The Human and Environmental Development Agenda (HEDA Resource Centre), a Nigerian non-governmental organization, has petitioned Vice President Yemi Osinbajo, urging him to request that Nigeria be included in the Milan Court’s prosecution of Shell and Eni with respect to the scandalous Malabu deal.
In a petition addressed to Mr. Osinbajo, who also doubles as the Chairman of the Asset Recovery Committee, HEDA advised the federal government to request that the Italian court judge should recognize Nigeria as a civil party to the Malabu criminal proceeding in order to request adequate compensation for the damages received by the corrupt scheme.
“The media was awash about six years ago with information on how one of Nigeria’s richest oil fields, OPL 245, was sold in shady circumstances and more than half of the $1.1 billion paid to Malabu Oil and Gas for the procurement was used to bribe Nigerian politicians and intermediaries who helped to secure the controversial deal for both Shell and Eni,” Olanrewaju Suraju, the group’s chairperson, said in the petition.
“Media reports on the issue indicted former President Goodluck Jonathan, some public officials in his administration, some Italian nationals, including the Nigerian Agip Exploration, Shell and Eni.
“Despite overwhelming evidence showing that Shell and Eni are aware that a specified chunk of the money would be paid to a character with a shady background, officials of the companies have denied any wrongdoing in the affair, even when it was revealed that on the 29th of April 2011, Eni transferred $1.092 billion dollars into an escrow account of the Nigerian government at the bank, JPMorgan Chase in London, which is not the usual account of the state but a parallel one.
“Shell has now admitted that it knew that former oil minister Dan Etete, a convicted money-launderer, was involved in Malabu and that the proceeds of the 2011 deal went to Malabu. It is a matter of record that Etete awarded OPL 245 to Malabu when he was himself the oil minister.”
Stating further issues, HEDA said the reports of the Public Prosecution Office at the Ordinary Court of Milan, in its notification of completion of preliminary investigations, highlighted the role of Eni’s former Chief Executive Officer, Paola Scaroni, and his successor, Claudio Descalzi, and indicted them for alleged international corruption over the scandal.

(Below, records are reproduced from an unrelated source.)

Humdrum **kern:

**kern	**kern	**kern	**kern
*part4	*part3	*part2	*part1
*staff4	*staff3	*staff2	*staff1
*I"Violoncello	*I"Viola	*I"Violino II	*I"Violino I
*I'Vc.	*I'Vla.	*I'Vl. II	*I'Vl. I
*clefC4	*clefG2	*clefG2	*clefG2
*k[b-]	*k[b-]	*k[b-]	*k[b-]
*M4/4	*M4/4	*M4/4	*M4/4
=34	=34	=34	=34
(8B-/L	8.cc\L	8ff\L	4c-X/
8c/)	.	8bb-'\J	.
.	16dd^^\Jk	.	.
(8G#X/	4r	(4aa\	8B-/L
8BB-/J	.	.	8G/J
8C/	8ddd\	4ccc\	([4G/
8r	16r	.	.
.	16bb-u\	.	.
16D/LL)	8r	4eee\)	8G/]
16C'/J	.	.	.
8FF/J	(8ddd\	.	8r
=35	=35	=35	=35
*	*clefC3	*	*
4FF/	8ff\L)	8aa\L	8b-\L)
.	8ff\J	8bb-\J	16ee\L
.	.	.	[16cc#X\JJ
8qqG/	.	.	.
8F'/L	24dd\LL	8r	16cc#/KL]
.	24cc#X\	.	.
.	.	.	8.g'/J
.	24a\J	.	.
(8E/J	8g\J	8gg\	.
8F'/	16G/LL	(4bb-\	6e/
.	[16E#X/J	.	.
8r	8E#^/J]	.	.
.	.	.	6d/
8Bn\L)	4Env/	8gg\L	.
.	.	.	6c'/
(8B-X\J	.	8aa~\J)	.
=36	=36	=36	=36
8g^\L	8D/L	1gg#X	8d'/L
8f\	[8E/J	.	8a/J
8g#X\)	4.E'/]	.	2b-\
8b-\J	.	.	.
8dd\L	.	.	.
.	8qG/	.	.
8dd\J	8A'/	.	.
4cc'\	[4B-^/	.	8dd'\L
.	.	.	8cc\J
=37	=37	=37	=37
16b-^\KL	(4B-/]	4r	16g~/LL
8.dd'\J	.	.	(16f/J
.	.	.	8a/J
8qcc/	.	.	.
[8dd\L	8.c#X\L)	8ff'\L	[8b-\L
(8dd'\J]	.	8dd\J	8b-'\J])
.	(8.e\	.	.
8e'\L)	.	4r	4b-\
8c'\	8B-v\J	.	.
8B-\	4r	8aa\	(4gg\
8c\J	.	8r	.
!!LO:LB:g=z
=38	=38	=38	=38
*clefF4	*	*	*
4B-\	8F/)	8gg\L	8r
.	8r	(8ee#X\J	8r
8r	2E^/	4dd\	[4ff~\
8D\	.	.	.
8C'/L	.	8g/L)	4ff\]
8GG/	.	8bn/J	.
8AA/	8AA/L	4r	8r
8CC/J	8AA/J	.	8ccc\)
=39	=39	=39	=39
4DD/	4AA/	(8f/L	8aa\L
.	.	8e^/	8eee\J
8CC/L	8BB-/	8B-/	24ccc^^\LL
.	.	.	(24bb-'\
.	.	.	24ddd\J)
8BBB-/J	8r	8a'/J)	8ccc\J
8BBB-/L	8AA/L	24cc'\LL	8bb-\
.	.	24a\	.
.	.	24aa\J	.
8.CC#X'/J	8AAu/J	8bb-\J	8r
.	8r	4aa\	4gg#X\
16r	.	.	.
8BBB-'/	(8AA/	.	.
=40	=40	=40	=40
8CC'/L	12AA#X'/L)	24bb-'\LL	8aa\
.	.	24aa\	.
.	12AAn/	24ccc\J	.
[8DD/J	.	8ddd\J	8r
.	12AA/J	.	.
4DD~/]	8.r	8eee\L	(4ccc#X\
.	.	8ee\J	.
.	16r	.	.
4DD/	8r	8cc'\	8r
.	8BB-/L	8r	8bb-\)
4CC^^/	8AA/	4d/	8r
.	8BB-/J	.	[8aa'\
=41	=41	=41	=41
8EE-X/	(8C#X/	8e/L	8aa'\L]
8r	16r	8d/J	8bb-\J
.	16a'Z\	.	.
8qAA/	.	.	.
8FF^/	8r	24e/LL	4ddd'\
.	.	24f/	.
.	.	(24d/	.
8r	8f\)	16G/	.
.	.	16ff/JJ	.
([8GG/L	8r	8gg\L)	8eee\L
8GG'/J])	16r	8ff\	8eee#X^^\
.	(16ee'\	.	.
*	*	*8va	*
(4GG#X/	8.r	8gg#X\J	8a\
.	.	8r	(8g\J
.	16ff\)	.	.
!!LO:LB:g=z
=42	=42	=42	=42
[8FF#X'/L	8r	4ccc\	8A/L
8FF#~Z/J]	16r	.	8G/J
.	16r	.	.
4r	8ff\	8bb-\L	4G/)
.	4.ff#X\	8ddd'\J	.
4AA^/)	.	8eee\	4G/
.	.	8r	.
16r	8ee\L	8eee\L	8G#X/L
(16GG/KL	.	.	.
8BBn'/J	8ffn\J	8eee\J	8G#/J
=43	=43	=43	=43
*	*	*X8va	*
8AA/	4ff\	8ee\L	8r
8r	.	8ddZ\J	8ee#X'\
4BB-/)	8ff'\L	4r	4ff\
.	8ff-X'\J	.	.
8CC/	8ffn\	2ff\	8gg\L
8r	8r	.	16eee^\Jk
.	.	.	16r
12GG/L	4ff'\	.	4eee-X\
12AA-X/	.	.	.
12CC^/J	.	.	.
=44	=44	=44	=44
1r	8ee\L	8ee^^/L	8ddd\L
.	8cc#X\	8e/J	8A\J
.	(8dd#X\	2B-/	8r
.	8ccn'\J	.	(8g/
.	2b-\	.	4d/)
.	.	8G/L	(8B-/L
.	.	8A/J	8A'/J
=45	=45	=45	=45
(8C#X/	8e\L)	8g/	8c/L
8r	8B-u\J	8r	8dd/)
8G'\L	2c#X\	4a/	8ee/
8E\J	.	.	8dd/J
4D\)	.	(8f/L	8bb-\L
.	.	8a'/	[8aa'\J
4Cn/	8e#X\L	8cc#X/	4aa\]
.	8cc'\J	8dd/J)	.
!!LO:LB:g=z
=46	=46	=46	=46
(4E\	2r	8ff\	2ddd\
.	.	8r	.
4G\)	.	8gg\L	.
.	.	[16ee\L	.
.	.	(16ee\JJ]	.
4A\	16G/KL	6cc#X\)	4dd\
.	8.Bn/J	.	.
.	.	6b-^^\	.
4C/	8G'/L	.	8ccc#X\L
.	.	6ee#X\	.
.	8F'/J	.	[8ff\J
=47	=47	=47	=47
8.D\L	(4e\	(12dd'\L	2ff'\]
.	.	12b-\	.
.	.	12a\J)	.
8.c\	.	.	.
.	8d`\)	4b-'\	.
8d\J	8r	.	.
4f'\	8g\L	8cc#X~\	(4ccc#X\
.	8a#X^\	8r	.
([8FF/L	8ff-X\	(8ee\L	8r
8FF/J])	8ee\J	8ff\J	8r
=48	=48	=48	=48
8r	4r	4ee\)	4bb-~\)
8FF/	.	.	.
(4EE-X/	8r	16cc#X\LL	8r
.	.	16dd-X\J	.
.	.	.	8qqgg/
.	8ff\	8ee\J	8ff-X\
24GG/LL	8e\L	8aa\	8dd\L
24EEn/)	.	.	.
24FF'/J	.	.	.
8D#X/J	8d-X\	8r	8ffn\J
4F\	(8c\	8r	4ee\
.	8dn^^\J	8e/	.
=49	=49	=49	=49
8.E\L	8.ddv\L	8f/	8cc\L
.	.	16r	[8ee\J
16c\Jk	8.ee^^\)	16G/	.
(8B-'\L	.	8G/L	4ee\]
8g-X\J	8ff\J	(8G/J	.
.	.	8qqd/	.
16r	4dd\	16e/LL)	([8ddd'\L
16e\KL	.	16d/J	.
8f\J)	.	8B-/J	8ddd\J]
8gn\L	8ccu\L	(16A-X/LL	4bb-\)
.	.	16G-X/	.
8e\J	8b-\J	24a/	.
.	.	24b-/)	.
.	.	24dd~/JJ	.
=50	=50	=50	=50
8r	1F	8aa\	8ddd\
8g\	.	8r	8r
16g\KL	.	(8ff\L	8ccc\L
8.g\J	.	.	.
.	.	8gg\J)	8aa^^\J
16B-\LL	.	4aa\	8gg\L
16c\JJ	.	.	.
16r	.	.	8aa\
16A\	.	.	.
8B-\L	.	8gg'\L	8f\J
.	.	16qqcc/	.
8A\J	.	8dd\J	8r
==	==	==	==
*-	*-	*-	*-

The said investigation report indicted some former Nigerian government officials for formulating what was called the ‘FGN Resolution Agreement’ vesting 50 per cent each to Eni and Shell, in violation of the reserve of allowances guaranteed to so called ‘indigenous companies’ based on government guidelines, with full unconditional exemption from all national taxes, with express limitations and constraints to the power of the Nigerian government and all government bodies or agencies to take over exploitation of the oil block under the Nigerian government’s obligation to ‘hold harmless’ Eni and Shell from any future legal action relating to the block and from possible unfavorable rulings and court costs.
The NGO said, “Evidence abounds via leaked emails that senior executives of the companies were aware that payments made in 2011 for oil block OPL 245, one of Africa’s most valuable oil blocks, would go to a convicted money launderer and ex-Nigerian Oil Minister Dan Etete and certain government officials rather than to the suffering people of Nigeria but still selfishly and corruptly went through with the deal that deprived the Nigerian people of billions of dollars.
“This goes to prove that the companies who are purportedly most powerful and profitable oil companies have only masqueraded as leaders of responsible businesses, while robbing countries of their natural resources. As noted, Shell has officially admitted that it had knowledge of Dan Etete's potential benefit from the deal.
“Currently two countries have opened investigations into the deal and there is a strong chance that Shell and ENI would lose the oil block following the trial on international corruption charges.
“Shell and Eni’s corrupt deal had huge consequences for ordinary Nigerians as right now, according to Global Witness, about five million people across Nigeria face starvation and one in ten children do not live to see their fifth birthday, while the money paid for the block equates to one and a half times what the United Nations says is needed to respond to the country’s current famine crisis. Also, the payment for the deal is worth more than Nigeria’s entire health budget for 2016,” the petition concluded.